Exercise instructions:
The finished copy should match every record exactly and contain no pictures.

Data for review:

Segment Open

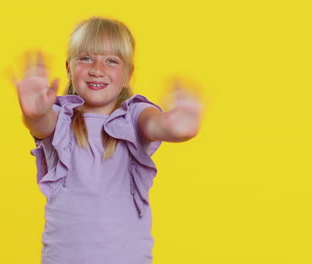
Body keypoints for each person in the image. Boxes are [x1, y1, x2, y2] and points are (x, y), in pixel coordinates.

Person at [13, 16, 202, 264]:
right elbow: (40, 123)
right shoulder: (60, 117)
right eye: (86, 58)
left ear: (127, 74)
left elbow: (158, 125)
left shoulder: (135, 115)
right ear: (69, 68)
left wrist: (178, 126)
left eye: (111, 61)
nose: (97, 69)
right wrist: (34, 112)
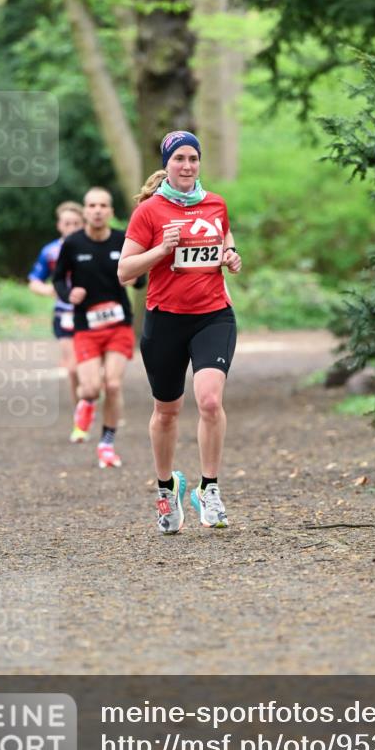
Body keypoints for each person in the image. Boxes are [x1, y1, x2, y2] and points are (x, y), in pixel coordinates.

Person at [118, 130, 242, 534]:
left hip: (213, 316)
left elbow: (225, 238)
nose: (187, 166)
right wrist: (160, 250)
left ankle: (210, 489)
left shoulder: (216, 203)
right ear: (167, 164)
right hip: (165, 321)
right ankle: (167, 489)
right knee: (166, 412)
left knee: (210, 401)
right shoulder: (149, 212)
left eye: (193, 158)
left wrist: (230, 255)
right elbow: (124, 271)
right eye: (179, 159)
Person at [53, 187, 145, 468]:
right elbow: (58, 279)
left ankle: (106, 444)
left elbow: (140, 278)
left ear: (111, 211)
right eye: (92, 205)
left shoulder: (122, 240)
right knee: (91, 388)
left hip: (118, 324)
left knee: (113, 385)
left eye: (103, 205)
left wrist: (134, 279)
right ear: (85, 211)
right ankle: (87, 403)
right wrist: (69, 294)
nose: (97, 210)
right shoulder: (73, 243)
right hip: (86, 326)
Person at [27, 201, 84, 407]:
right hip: (64, 314)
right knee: (73, 368)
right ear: (59, 225)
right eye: (67, 223)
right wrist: (51, 290)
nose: (72, 228)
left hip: (93, 313)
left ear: (83, 224)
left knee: (92, 368)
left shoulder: (93, 246)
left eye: (76, 223)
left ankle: (91, 393)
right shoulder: (50, 251)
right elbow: (34, 281)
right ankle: (81, 411)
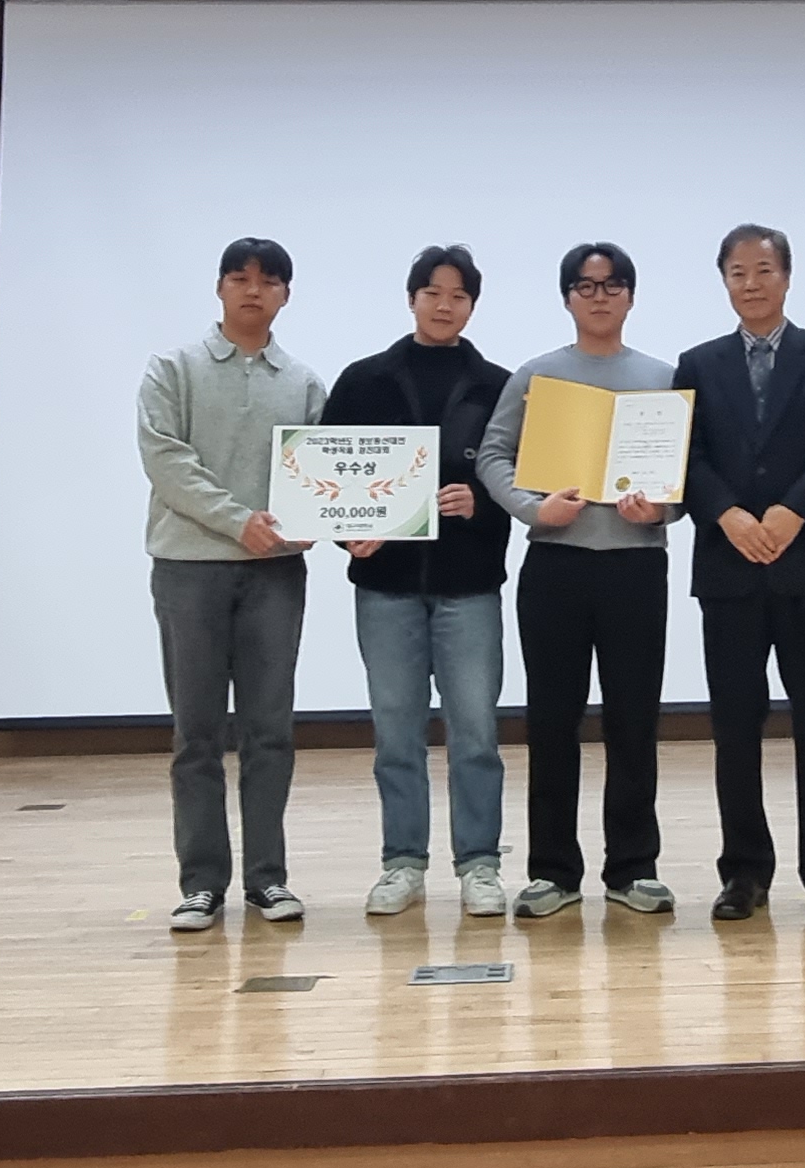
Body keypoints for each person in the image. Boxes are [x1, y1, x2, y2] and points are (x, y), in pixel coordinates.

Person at [476, 243, 680, 920]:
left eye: (613, 284)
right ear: (567, 296)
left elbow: (686, 474)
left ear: (631, 296)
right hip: (556, 566)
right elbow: (494, 455)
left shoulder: (662, 378)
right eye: (586, 285)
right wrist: (534, 508)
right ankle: (553, 871)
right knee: (551, 720)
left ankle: (633, 867)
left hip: (635, 565)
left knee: (634, 719)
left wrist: (663, 510)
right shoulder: (537, 376)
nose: (600, 296)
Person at [677, 224, 805, 924]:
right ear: (724, 281)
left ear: (786, 276)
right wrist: (727, 514)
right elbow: (687, 454)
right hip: (729, 566)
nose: (751, 283)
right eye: (737, 272)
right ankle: (744, 873)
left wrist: (792, 513)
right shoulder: (697, 363)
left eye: (763, 270)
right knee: (734, 723)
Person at [135, 237, 328, 933]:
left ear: (285, 295)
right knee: (197, 734)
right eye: (240, 278)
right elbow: (167, 462)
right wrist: (237, 521)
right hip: (188, 570)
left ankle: (267, 879)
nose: (253, 290)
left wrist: (322, 522)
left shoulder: (302, 383)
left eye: (269, 281)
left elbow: (320, 475)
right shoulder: (173, 369)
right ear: (220, 287)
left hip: (275, 574)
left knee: (270, 731)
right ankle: (201, 883)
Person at [317, 246, 516, 919]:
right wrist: (348, 532)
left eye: (458, 295)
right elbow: (327, 479)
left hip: (470, 587)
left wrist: (480, 504)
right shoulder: (363, 381)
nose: (443, 305)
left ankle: (480, 864)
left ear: (472, 306)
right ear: (411, 299)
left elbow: (524, 482)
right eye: (432, 292)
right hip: (386, 587)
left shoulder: (498, 386)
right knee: (396, 733)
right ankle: (402, 862)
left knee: (476, 733)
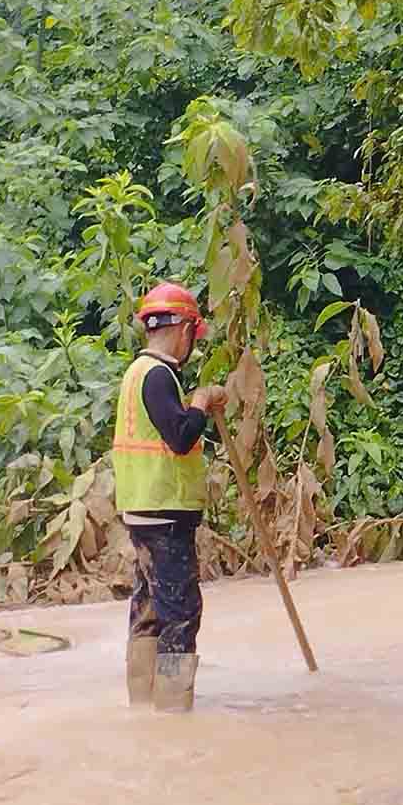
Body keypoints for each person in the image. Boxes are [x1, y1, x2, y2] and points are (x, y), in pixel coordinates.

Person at [113, 283, 227, 712]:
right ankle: (174, 712)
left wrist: (195, 405)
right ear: (184, 330)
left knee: (149, 608)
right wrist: (199, 402)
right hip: (164, 513)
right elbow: (179, 437)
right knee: (179, 612)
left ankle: (143, 708)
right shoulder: (158, 376)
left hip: (143, 510)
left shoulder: (137, 374)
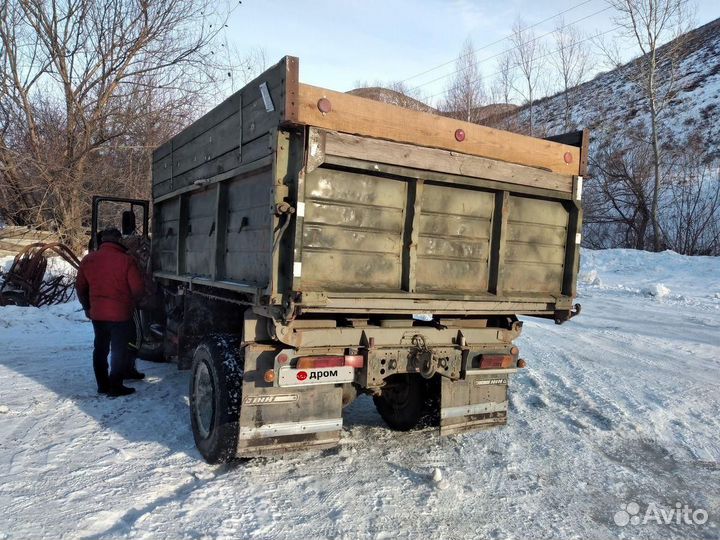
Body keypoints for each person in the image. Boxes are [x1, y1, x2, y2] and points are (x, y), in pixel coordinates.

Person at [76, 227, 145, 396]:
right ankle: (116, 386)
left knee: (100, 348)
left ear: (102, 241)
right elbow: (137, 289)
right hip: (121, 315)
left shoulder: (88, 260)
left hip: (98, 314)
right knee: (119, 350)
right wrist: (134, 303)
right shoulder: (126, 261)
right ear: (119, 240)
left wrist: (87, 308)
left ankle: (102, 385)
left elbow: (80, 288)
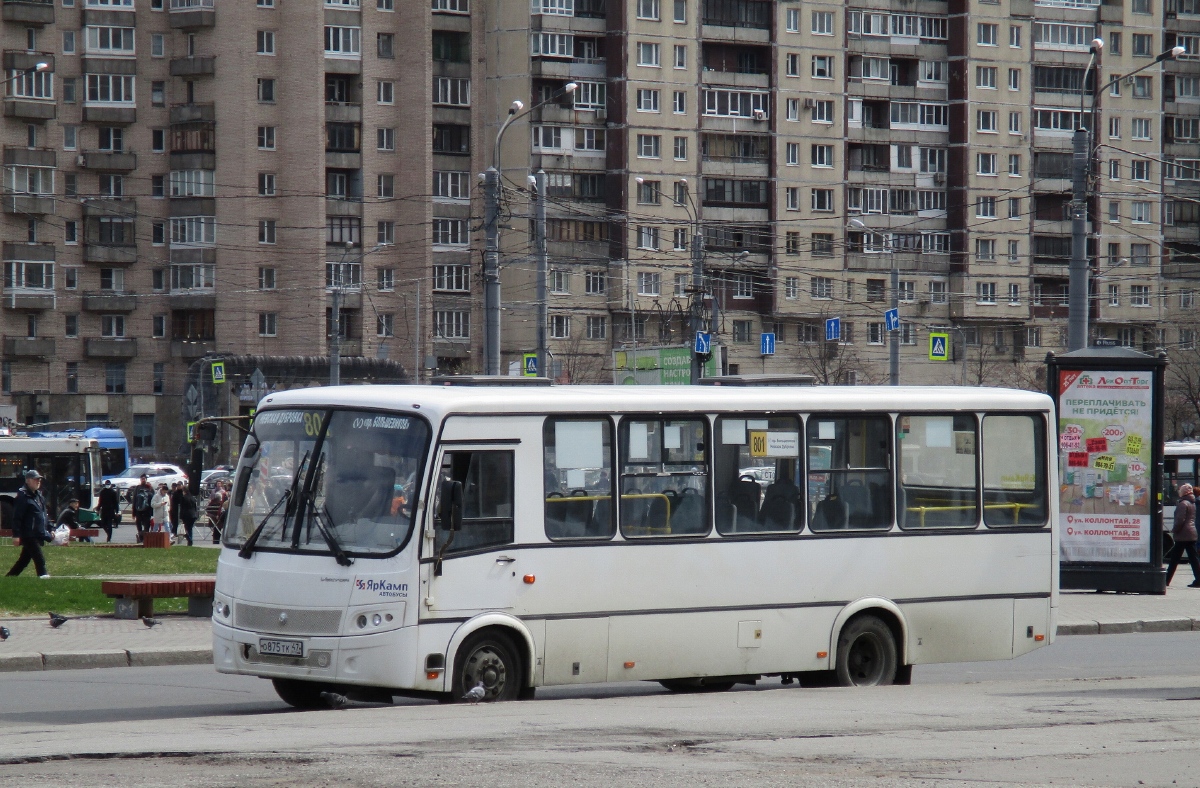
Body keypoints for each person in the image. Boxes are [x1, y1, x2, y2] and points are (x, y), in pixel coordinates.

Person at [6, 470, 52, 578]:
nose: (38, 481)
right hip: (28, 534)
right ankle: (43, 576)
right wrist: (16, 535)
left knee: (23, 561)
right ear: (28, 481)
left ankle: (10, 577)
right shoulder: (22, 497)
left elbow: (44, 515)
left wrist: (50, 528)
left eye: (39, 479)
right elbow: (17, 517)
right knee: (39, 558)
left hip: (37, 533)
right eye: (35, 479)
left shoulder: (39, 496)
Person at [1166, 483, 1200, 587]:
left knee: (1174, 559)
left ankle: (1166, 580)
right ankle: (1198, 580)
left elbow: (1180, 520)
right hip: (1191, 533)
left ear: (1183, 492)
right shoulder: (1192, 503)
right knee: (1194, 559)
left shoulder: (1183, 503)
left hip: (1183, 535)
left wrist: (1174, 530)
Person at [131, 474, 154, 543]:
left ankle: (144, 537)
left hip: (147, 510)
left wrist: (152, 512)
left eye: (144, 479)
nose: (143, 480)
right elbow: (134, 500)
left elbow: (153, 500)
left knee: (146, 524)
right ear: (140, 479)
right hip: (139, 510)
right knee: (139, 524)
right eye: (142, 479)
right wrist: (133, 511)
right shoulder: (137, 488)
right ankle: (141, 537)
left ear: (146, 479)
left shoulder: (149, 487)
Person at [206, 480, 228, 545]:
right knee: (217, 531)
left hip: (219, 518)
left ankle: (216, 541)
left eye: (219, 483)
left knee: (217, 530)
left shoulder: (223, 493)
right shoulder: (213, 492)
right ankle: (216, 541)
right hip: (216, 519)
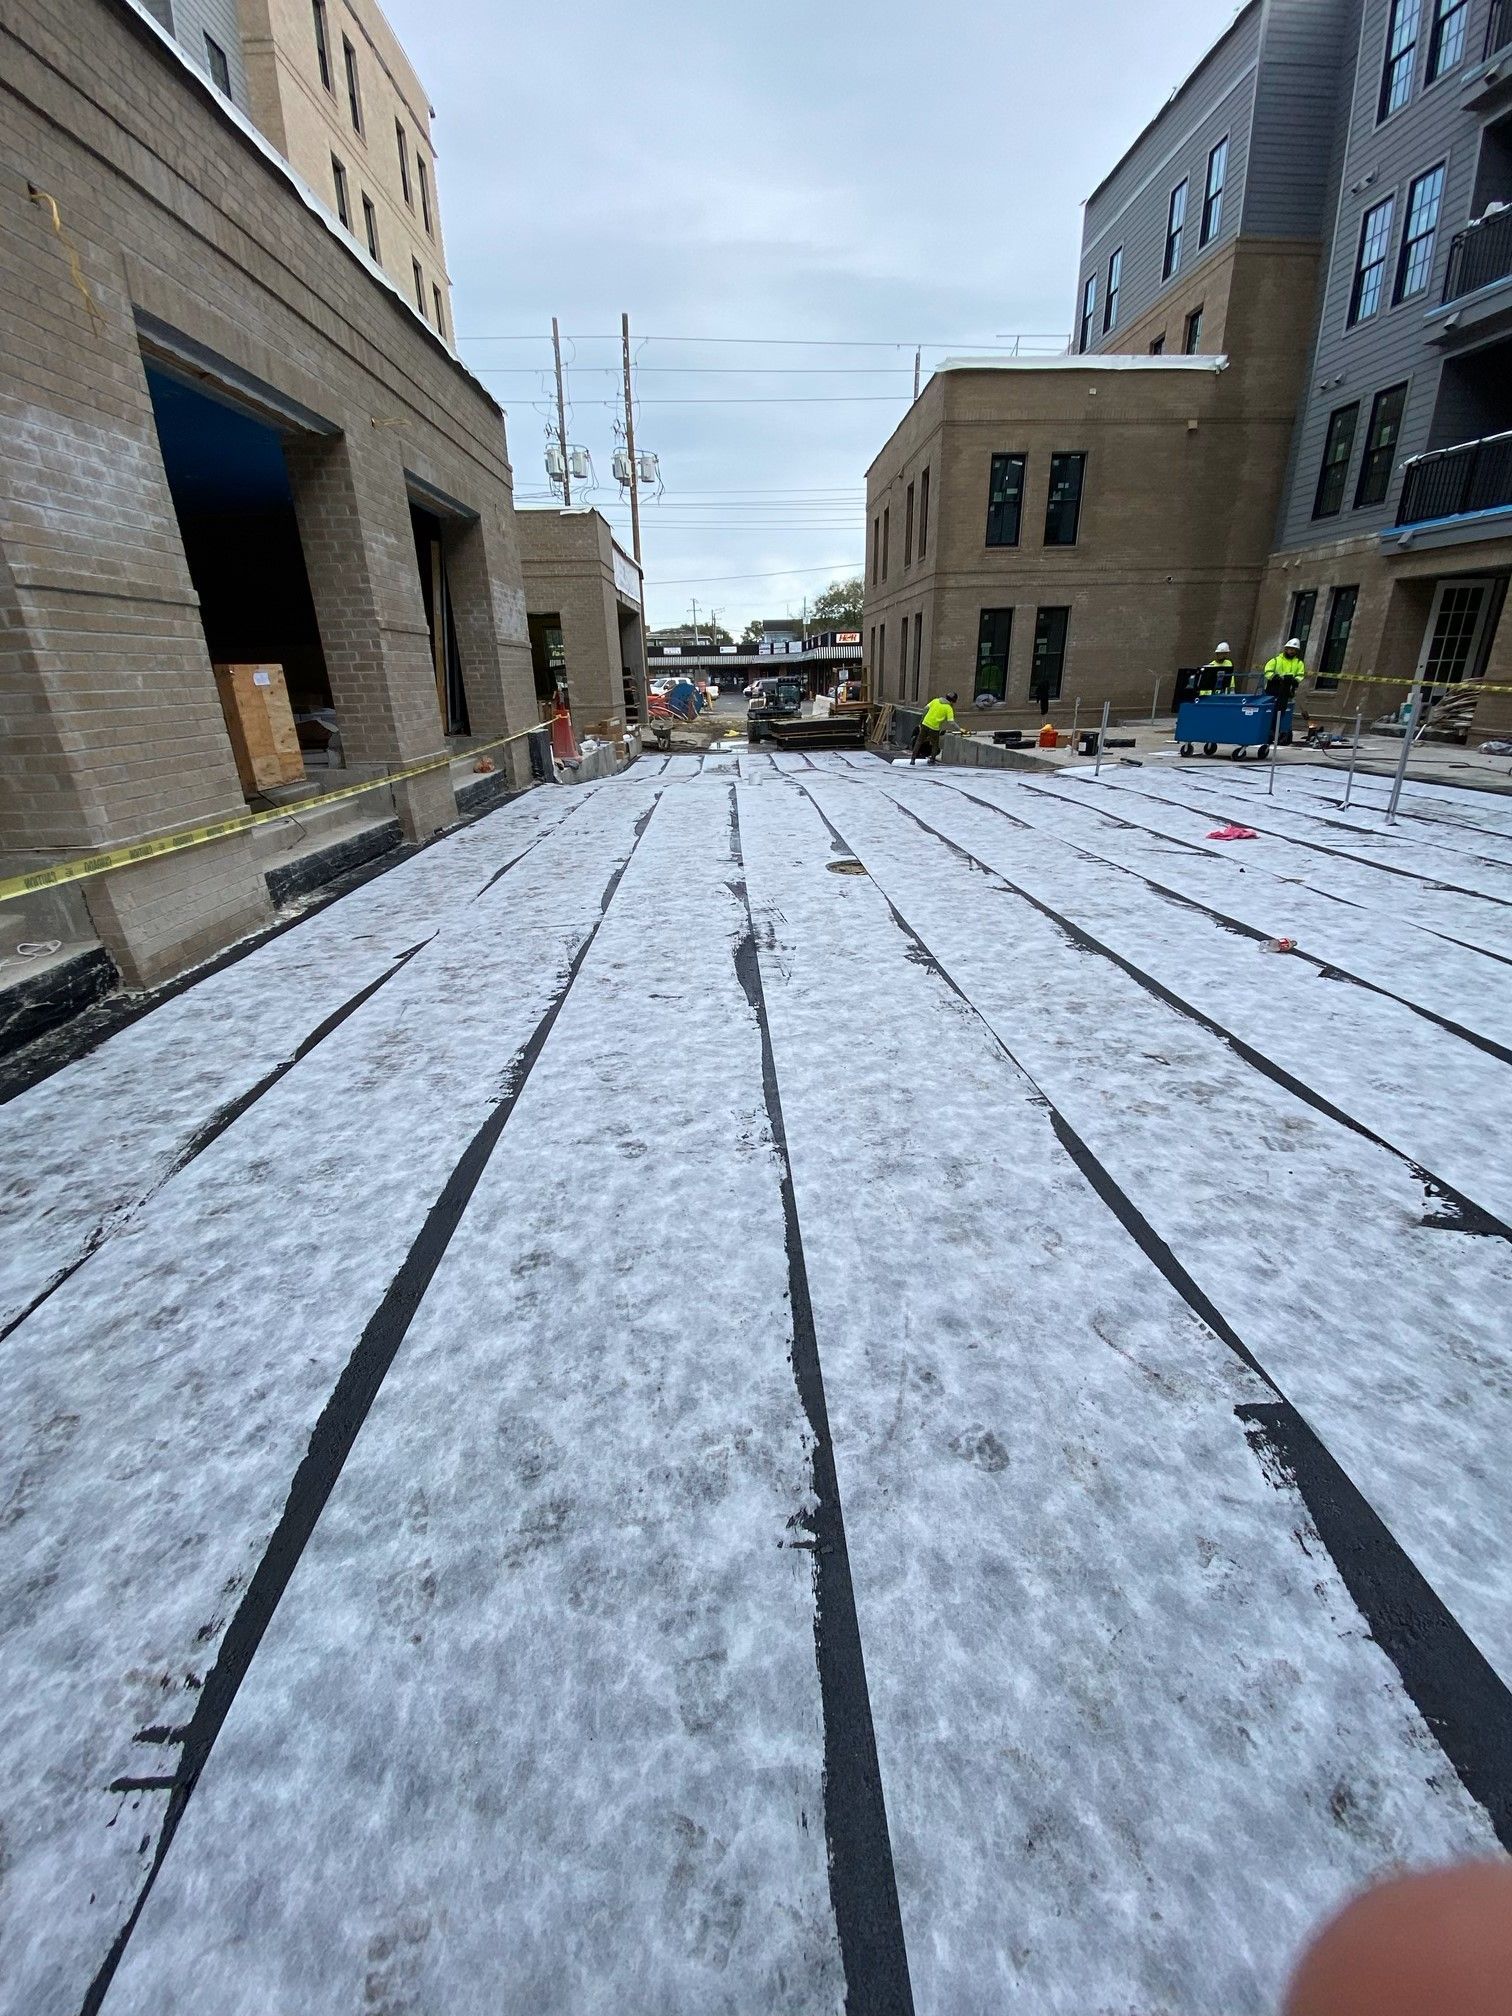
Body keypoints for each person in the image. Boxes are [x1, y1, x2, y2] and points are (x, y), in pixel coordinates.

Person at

Segment Closed

Solution to this problem:
Body keypoints for each person in the image. Boxes are [x1, y1, x2, y2] and points are (x, y), in pixel coordinates.

Person at [13, 16, 202, 264]:
right elbow: (40, 123)
right shoulder: (60, 117)
right eye: (86, 58)
left ear: (127, 74)
left elbow: (158, 125)
left shoulder: (135, 115)
right ear: (69, 68)
left wrist: (178, 126)
left eye: (111, 61)
nose: (97, 69)
right wrist: (34, 112)
Body keypoints for each person in the image. Boxes are [x1, y1, x2, y2] and points are (x, y), in pixel coordinates.

Person at [118, 130, 242, 534]:
left hip: (213, 316)
left elbow: (225, 238)
nose: (187, 166)
right wrist: (160, 250)
left ankle: (210, 489)
left shoulder: (216, 203)
right ear: (167, 164)
right hip: (165, 321)
right ankle: (167, 489)
right knee: (166, 412)
left knee: (210, 401)
right shoulder: (149, 212)
left eye: (193, 158)
left wrist: (230, 255)
right elbow: (124, 271)
right eye: (179, 159)
Person at [53, 187, 145, 468]:
right elbow: (58, 279)
left ankle: (106, 444)
left elbow: (140, 278)
left ear: (111, 211)
right eye: (92, 205)
left shoulder: (122, 240)
right knee: (91, 388)
left hip: (118, 324)
left knee: (113, 385)
left eye: (103, 205)
left wrist: (134, 279)
right ear: (85, 211)
right ankle: (87, 403)
right wrist: (69, 294)
nose: (97, 210)
right shoulder: (73, 243)
right hip: (86, 326)
Person at [27, 201, 84, 407]:
right hip: (64, 314)
right knee: (73, 368)
right ear: (59, 225)
right eye: (67, 223)
right wrist: (51, 290)
nose: (72, 228)
left hip: (93, 313)
left ear: (83, 224)
left knee: (92, 368)
left shoulder: (93, 246)
left eye: (76, 223)
left ankle: (91, 393)
right shoulder: (50, 251)
right elbow: (34, 281)
right ankle: (81, 411)
Body keypoints for each person in the image. Boxes are [x1, y1, x2, y2] and points are (x, y), in pixel coordinates.

Person at [476, 243, 680, 920]:
left eye: (613, 284)
right ear: (567, 296)
left elbow: (686, 474)
left ear: (631, 296)
right hip: (556, 566)
right elbow: (494, 455)
left shoulder: (662, 378)
right eye: (586, 285)
right wrist: (534, 508)
right ankle: (553, 871)
right knee: (551, 720)
left ankle: (633, 867)
left hip: (635, 565)
left knee: (634, 719)
left wrist: (663, 510)
right shoulder: (537, 376)
nose: (600, 296)
Person at [677, 224, 805, 924]:
right ear: (724, 281)
left ear: (786, 276)
right wrist: (727, 514)
right elbow: (687, 454)
right hip: (729, 566)
nose: (751, 283)
right eye: (737, 272)
right ankle: (744, 873)
left wrist: (792, 513)
right shoulder: (697, 363)
left eye: (763, 270)
right knee: (734, 723)
Person at [135, 237, 328, 933]:
left ear: (285, 295)
right knee: (197, 734)
right eye: (240, 278)
right elbow: (167, 462)
right wrist: (237, 521)
right hip: (188, 570)
left ankle: (267, 879)
nose: (253, 290)
left wrist: (322, 522)
left shoulder: (302, 383)
left eye: (269, 281)
left elbow: (320, 475)
right shoulder: (173, 369)
right ear: (220, 287)
left hip: (275, 574)
left knee: (270, 731)
right ankle: (201, 883)
Person at [317, 246, 516, 919]:
right wrist: (348, 532)
left eye: (458, 295)
right elbow: (327, 479)
left hip: (470, 587)
left wrist: (480, 504)
right shoulder: (363, 381)
nose: (443, 305)
left ankle: (480, 864)
left ear: (472, 306)
right ear: (411, 299)
left elbow: (524, 482)
right eye: (432, 292)
right hip: (386, 587)
left shoulder: (498, 386)
right knee: (396, 733)
right ankle: (402, 862)
left knee: (476, 733)
Body keypoints for each person in the image. Boxes are [x1, y1, x2, y2] and points are (x, y), in pixel coordinates.

Person at [113, 283, 227, 712]:
right ankle: (174, 712)
left wrist: (195, 405)
right ear: (184, 330)
left knee: (149, 608)
right wrist: (199, 402)
right hip: (164, 513)
right elbow: (179, 437)
right knee: (179, 612)
left ankle: (143, 708)
right shoulder: (158, 376)
left hip: (143, 510)
left shoulder: (137, 374)
Body keypoints for each person in the image. Boxes are [x1, y1, x2, y2] and points are (x, y), in pixel coordinates.

Person at [76, 227, 145, 396]:
right ankle: (116, 386)
left knee: (100, 348)
left ear: (102, 241)
right elbow: (137, 289)
right hip: (121, 315)
left shoulder: (88, 260)
left hip: (98, 314)
right knee: (119, 350)
right wrist: (134, 303)
right shoulder: (126, 261)
right ear: (119, 240)
left wrist: (87, 308)
left ankle: (102, 385)
left elbow: (80, 288)
Body keypoints for each person in the image. Boxes are [x1, y1, x2, y2] and points are (x, y), in pixel coordinates.

Person at [6, 470, 52, 578]:
nose: (38, 481)
right hip: (28, 534)
right ankle: (43, 576)
right wrist: (16, 535)
left knee: (23, 561)
right ear: (28, 481)
left ankle: (10, 577)
right shoulder: (22, 497)
left elbow: (44, 515)
left wrist: (50, 528)
left eye: (39, 479)
right elbow: (17, 517)
right knee: (39, 558)
left hip: (37, 533)
right eye: (35, 479)
left shoulder: (39, 496)
Person at [1166, 483, 1200, 587]:
left knee: (1174, 559)
left ankle: (1166, 580)
right ankle: (1198, 580)
left elbow: (1180, 520)
right hip: (1191, 533)
left ear: (1183, 492)
right shoulder: (1192, 503)
right knee: (1194, 559)
left shoulder: (1183, 503)
left hip: (1183, 535)
left wrist: (1174, 530)
Person at [131, 474, 154, 543]:
left ankle: (144, 537)
left hip: (147, 510)
left wrist: (152, 512)
left eye: (144, 479)
nose: (143, 480)
right elbow: (134, 500)
left elbow: (153, 500)
left knee: (146, 524)
right ear: (140, 479)
right hip: (139, 510)
right knee: (139, 524)
right eye: (142, 479)
right wrist: (133, 511)
right shoulder: (137, 488)
right ankle: (141, 537)
left ear: (146, 479)
left shoulder: (149, 487)
Person at [206, 480, 228, 545]:
right knee: (217, 531)
left hip: (219, 518)
left ankle: (216, 541)
left eye: (219, 483)
left knee: (217, 530)
left shoulder: (223, 493)
right shoulder: (213, 492)
right ankle: (216, 541)
right hip: (216, 519)
Body keypoints for each person in the image. Boxes are [x1, y1, x2, y2] and points are (x, y), in pixel coordinates.

Person at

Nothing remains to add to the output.